This is the post that ties it all together. When I started this blog I talked a lot about my journey with grief. Then I moved on to this journey of sobriety and today is about both and how it all ties together.
I have 10 months of sobriety under my belt and only a few days away from 11 months. I have been thinking a lot about my journey to this point. Part of the reason this has all come up for me is that I am in the part of my sober journey where all my emotions that I spent years trying to suppress are starting to surface. When I first quit drinking I had emotions pop up here and there and I called a sober friend and asked him how he copes because I was really struggling and his response was ” I think its easier to deal with all of that now that I am sober”. I was baffled. How in the hell does he think this is easier? Well now that I am further along and these emotions are coming at me almost daily I understand. They still hurt, I still cry(sometimes ugly cry) but I have the capacity to deal with them now. When I was drinking and my body was riddled in alcohol the only thing my brain would and could process was to drink and that will make it better.
I am reading a fictional novel right now about a widow which I generally steer away from but this author is a widow so she’s writing from her own experience. There is a paragraph in there about how everyone tells this widow, now single mother how strong she is. She then goes into how exhausting the reputation is to uphold and she is not strong she just doesn’t have a choice. I wanted to jump up and down and point at the book and yell “YES, EXACTLY THAT”. But the clincher is how she wants to collapse in a heap, drink herself into a stupor, hide under the covers from the very thing that stole her future. FUCK, that is exactly what my “STRONG” self did once my kids became adults.
On my Mothers death bed she took me by the hand and said “you need to be strong because that baby(my daughter who was 4 1/2 months old) will react to your emotions.
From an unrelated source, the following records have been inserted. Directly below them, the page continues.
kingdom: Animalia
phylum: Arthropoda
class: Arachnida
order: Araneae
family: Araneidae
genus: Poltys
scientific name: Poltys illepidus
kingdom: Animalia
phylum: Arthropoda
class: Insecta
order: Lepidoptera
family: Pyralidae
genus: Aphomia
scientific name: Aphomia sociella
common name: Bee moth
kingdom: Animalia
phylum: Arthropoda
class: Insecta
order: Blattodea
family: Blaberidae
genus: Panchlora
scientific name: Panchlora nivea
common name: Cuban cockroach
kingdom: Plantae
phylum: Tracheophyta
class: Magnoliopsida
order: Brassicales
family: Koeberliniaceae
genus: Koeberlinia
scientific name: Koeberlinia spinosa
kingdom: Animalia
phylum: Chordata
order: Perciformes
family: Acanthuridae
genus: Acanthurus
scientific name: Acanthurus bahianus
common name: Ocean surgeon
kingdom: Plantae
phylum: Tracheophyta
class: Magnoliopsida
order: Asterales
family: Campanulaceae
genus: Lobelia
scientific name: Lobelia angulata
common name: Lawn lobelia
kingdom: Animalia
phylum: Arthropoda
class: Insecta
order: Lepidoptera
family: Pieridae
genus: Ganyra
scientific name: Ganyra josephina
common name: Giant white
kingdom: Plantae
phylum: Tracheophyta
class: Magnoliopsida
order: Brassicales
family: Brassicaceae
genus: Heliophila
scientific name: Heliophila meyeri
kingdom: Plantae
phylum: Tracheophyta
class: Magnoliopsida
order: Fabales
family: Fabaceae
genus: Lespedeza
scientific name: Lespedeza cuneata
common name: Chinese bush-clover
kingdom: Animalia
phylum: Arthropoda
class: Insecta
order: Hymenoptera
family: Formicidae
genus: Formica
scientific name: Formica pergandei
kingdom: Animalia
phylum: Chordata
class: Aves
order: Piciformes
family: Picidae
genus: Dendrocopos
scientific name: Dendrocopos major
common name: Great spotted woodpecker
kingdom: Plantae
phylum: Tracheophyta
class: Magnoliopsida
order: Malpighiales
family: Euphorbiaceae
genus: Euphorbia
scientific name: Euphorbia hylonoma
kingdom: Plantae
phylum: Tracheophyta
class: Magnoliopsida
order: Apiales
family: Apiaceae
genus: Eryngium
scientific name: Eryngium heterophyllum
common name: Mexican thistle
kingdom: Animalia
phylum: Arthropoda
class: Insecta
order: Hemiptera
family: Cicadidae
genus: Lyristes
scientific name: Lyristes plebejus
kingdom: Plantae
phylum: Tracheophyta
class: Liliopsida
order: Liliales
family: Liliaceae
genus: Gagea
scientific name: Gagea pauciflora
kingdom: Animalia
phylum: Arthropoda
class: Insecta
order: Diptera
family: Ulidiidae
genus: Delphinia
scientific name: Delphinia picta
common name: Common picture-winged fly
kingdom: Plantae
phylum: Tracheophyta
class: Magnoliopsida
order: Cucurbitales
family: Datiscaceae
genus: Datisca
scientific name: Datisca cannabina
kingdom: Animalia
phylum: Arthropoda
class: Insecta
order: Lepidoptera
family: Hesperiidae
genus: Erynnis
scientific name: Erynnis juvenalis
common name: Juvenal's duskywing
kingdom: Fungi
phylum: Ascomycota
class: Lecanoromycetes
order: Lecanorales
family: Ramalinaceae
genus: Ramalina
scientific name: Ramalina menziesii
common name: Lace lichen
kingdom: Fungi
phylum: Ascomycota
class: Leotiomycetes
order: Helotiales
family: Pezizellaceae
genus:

So, if you are crying all the time she will cry all of the time.” That set the tone for the rest of my motherhood, stay strong for the babies. Her intentions were good but her advice was incomplete because at some point I had to grieve or my whole world falls apart. There it is, the beginning of the pile of grief. The reason I mention this is because this grief is also coming up for me now. Not just because there is a lot of unresolved grief but also because I will be the age my mom was when she passed next month. What a reality check that is. I cannot even imagine how ugly this would be if I was still trying to drink stuff away.
Turns out my friend, who at one time could not function without a drink first thing, was right. It is easier to deal with these emotions sober than it is when your body is littered in alcohol. It doesn’t mean that it’s easy because it all still hurts tremendously but I can have the emotions, let them in, process them until they move on. They don’t stay long and I learn and grow from them every time. What a concept.
As I continue to travel this journey I am learning new things all of the time. Things about myself as well as things about others. I am learning that as painful as grief is, I can allow it in and allow it to hurt until it passes again. Just like grief, drinking and sobriety is different for everyone. Everybody’s journey is personal. I share my story to help and inspire others. If your journey is different than mine, don’t give up just keep trying things until you find what works for you. I wish you all a path of healing!